Maybe though Norah Jones hasn't suffered some tremendous loss, maybe she's just realized that being beloved by parents everywhere isn't quite where she wants to be? Maybe she doesn't see the height of art as appearing in Two Weeks Notice? She's actually worked her butt off her to stretch. It's not the stretch RLJ regularly makes, but it's a huge improvement over her past work.

Not Too Late works as an album not because of art. There's no cohesive statement here. Tracks seven, eight and nine demonstrate that might be a possibility in the future. I don't know that Norah Jones' inner world has fallen apart, maybe she didn't need it to move beyond the cloying "Come Away With Me" or the did not come song that led to many jokes about her. She was supposed to be stretching on the last album and that was nothing but standing still. Here, she's going for something and sometimes reaching it and sometimes failing. So you still get the standard issue "Be My Somebody," for instance. A song no one needed because there are about sixty similar ones being piped in at Starbucks across the country as I type.

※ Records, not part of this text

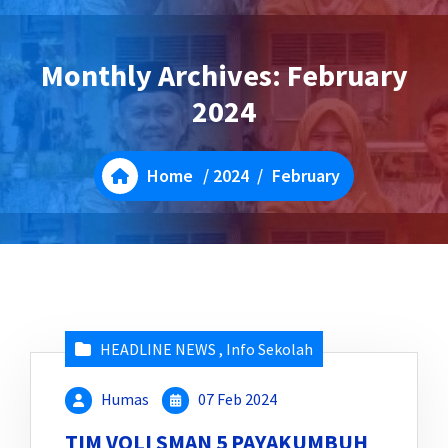
Monthly Archives: February
2024
Home
/
2024
/
February
HEADLINE NEWS
,
Info Sekolah
Humas
07 Feb 2024
TIM VOLI SMAN 5 PAYAKUMBUH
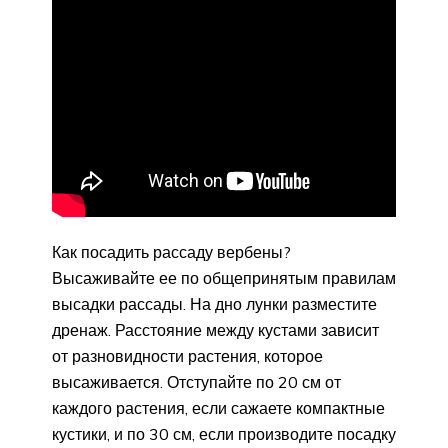
Как посадить рассаду вербены?
Высаживайте ее по общепринятым правилам
высадки рассады. На дно лунки разместите
дренаж. Расстояние между кустами зависит
от разновидности растения, которое
высаживается. Отступайте по 20 см от
каждого растения, если сажаете компактные
кустики, и по 30 см, если производите посадку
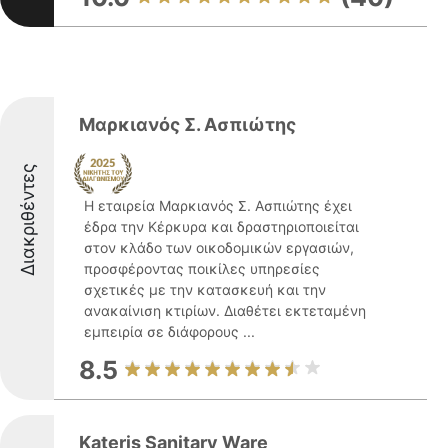
Μαρκιανός Σ. Ασπιώτης
Διακριθέντες
Η εταιρεία Μαρκιανός Σ. Ασπιώτης έχει
έδρα την Κέρκυρα και δραστηριοποιείται
στον κλάδο των οικοδομικών εργασιών,
προσφέροντας ποικίλες υπηρεσίες
σχετικές με την κατασκευή και την
ανακαίνιση κτιρίων. Διαθέτει εκτεταμένη
εμπειρία σε διάφορους ...
8.5
Kateris Sanitary Ware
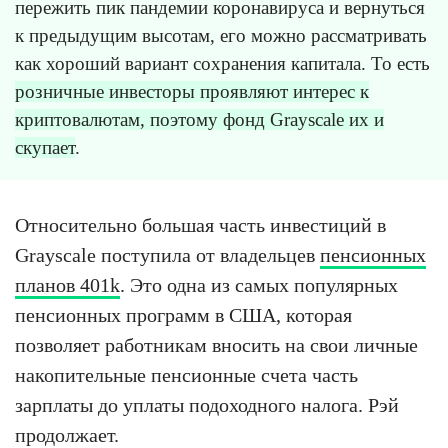
пережить пик пандемии коронавируса и вернуться
к предыдущим высотам, его можно рассматривать
как хороший вариант сохранения капитала. То есть
розничные инвесторы проявляют интерес к
криптовалютам, поэтому фонд Grayscale их и
скупает
.
Относительно большая часть инвестиций в
Grayscale поступила от владельцев
пенсионных
планов 401k
. Это одна из самых популярных
пенсионных программ в США, которая
позволяет работникам вносить на свои личные
накопительные пенсионные счета часть
зарплаты до уплаты подоходного налога. Рэй
продолжает.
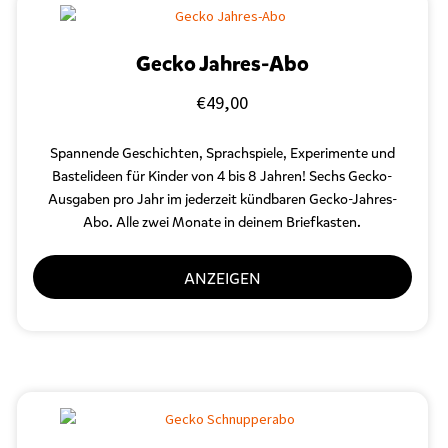
Gecko Jahres-Abo
€
49,00
Spannende Geschichten, Sprachspiele, Experimente und
Bastelideen für Kinder von 4 bis 8 Jahren! Sechs Gecko-
Ausgaben pro Jahr im jederzeit kündbaren Gecko-Jahres-
Abo. Alle zwei Monate in deinem Briefkasten.
ANZEIGEN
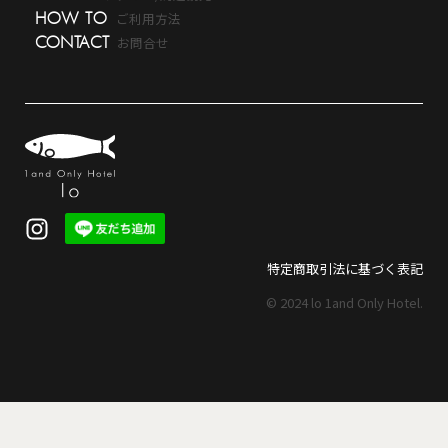
HOW TO
ご利用方法
CONTACT
お問合せ
特定商取引法に基づく表記
© 2024
lo 1and Only Hotel
.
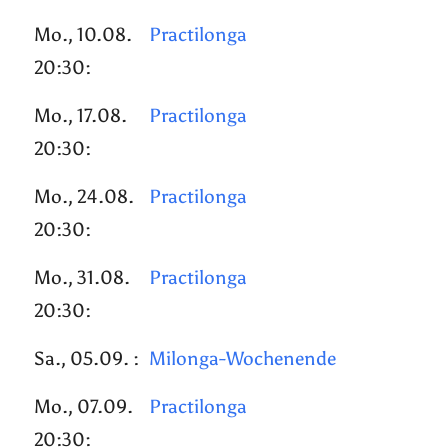
Mo., 10.08.
Practilonga
20:30:
Mo., 17.08.
Practilonga
20:30:
Mo., 24.08.
Practilonga
20:30:
Mo., 31.08.
Practilonga
20:30:
Sa., 05.09. :
Milonga-Wochenende
Mo., 07.09.
Practilonga
20:30:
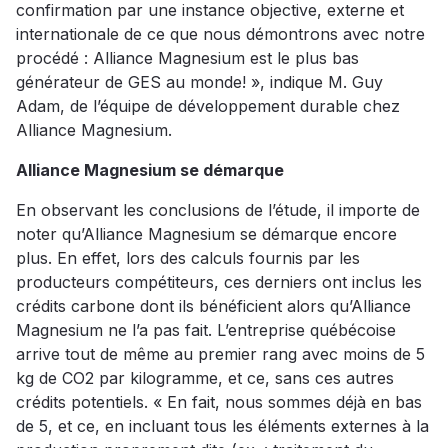
confirmation par une instance objective, externe et
internationale de ce que nous démontrons avec notre
procédé : Alliance Magnesium est le plus bas
générateur de GES au monde! », indique M. Guy
Adam, de l’équipe de développement durable chez
Alliance Magnesium.
Alliance Magnesium se démarque
En observant les conclusions de l’étude, il importe de
noter qu’Alliance Magnesium se démarque encore
plus. En effet, lors des calculs fournis par les
producteurs compétiteurs, ces derniers ont inclus les
crédits carbone dont ils bénéficient alors qu’Alliance
Magnesium ne l’a pas fait. L’entreprise québécoise
arrive tout de même au premier rang avec moins de 5
kg de CO2 par kilogramme, et ce, sans ces autres
crédits potentiels. « En fait, nous sommes déjà en bas
de 5, et ce, en incluant tous les éléments externes à la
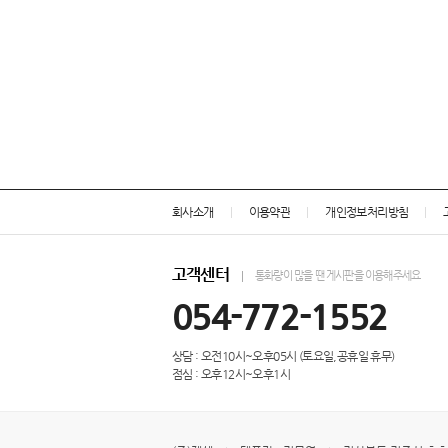
회사소개
이용약관
개인정보처리방침
고객센터
통화량이 많을 땐 게시판을 이용해주세요
054-772-1552
상담 : 오전10시~오후05시 (토요일,공휴일 휴무)
점심 : 오후12시~오후1시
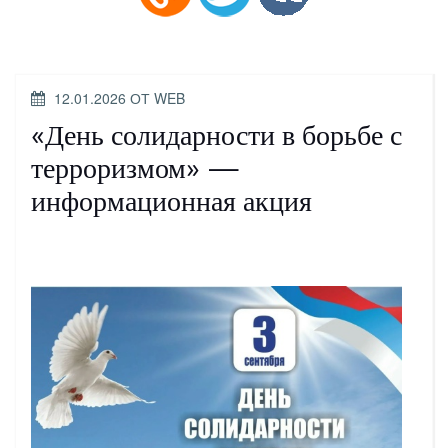
ОПУБЛИКОВАНО
12.01.2026
ОТ
WEB
«День солидарности в борьбе с
терроризмом» —
информационная акция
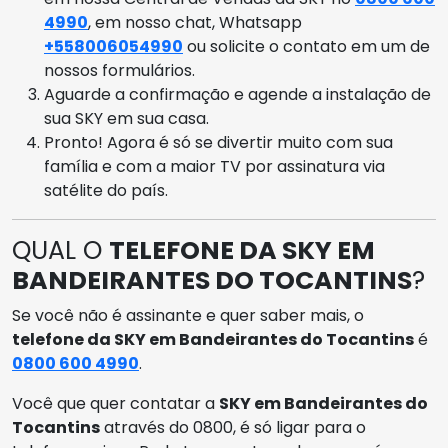
4990
, em nosso chat, Whatsapp
+558006054990
ou solicite o contato em um de
nossos formulários.
Aguarde a confirmação e agende a instalação de
sua SKY em sua casa.
Pronto! Agora é só se divertir muito com sua
família e com a maior TV por assinatura via
satélite do país.
QUAL O
TELEFONE DA SKY EM
BANDEIRANTES DO TOCANTINS
?
Se você não é assinante e quer saber mais, o
telefone da SKY em Bandeirantes do Tocantins
é
0800 600 4990
.
Você que quer contatar a
SKY em Bandeirantes do
Tocantins
através do 0800, é só ligar para o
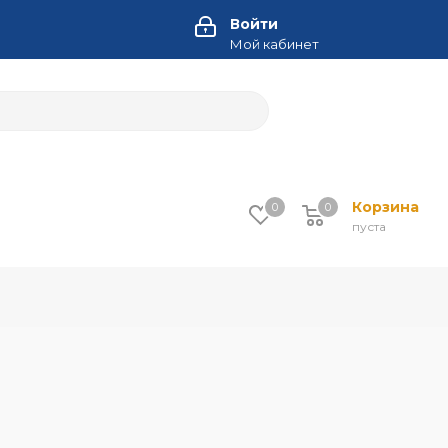
Войти
Мой кабинет
Корзина
0
0
пуста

But there's enough here to demonstrate that she realizes she needs to stretch and enough to indicate that she's actually capable of art and not just pleasing sounds. I'd say she's got half of an interesting album here. After track nine, she's back to doing what she's always done. It plays like somebody got scared. Like, in the middle of playing Red Light Green Light on the school yard, she froze and you're waiting for the kid on the swing to knock into her and send her sprawling to the ground. (The whistle on "Little Room" may lead you to cheer that knocking down.) I think the front and back cover of the standard CD (there's a deluxe edition) capture the two sides of this album. On the front cover, she's sitting with her dress spread out looking too dainty for this world, like a doll a child's left behind (and outgrown). The back cover isn't a photo, it's a painting. She doesn't look pretty with a pointy face and too large eyes. Her knees are nobby, her elbows are pointy. She's at a piano playing. That's the Norah coming through on the best tracks. Miss Pretty comes through on the worst.

If she can lose the need to be pretty, she might actually someday have a shot at something like The Sermon On Exposition Boulevard. That'll require being freer with her emotions and her art and it will mean more songs that aren't pretty. For now, she's put out a better CD than most of us would have expected with moments of real art.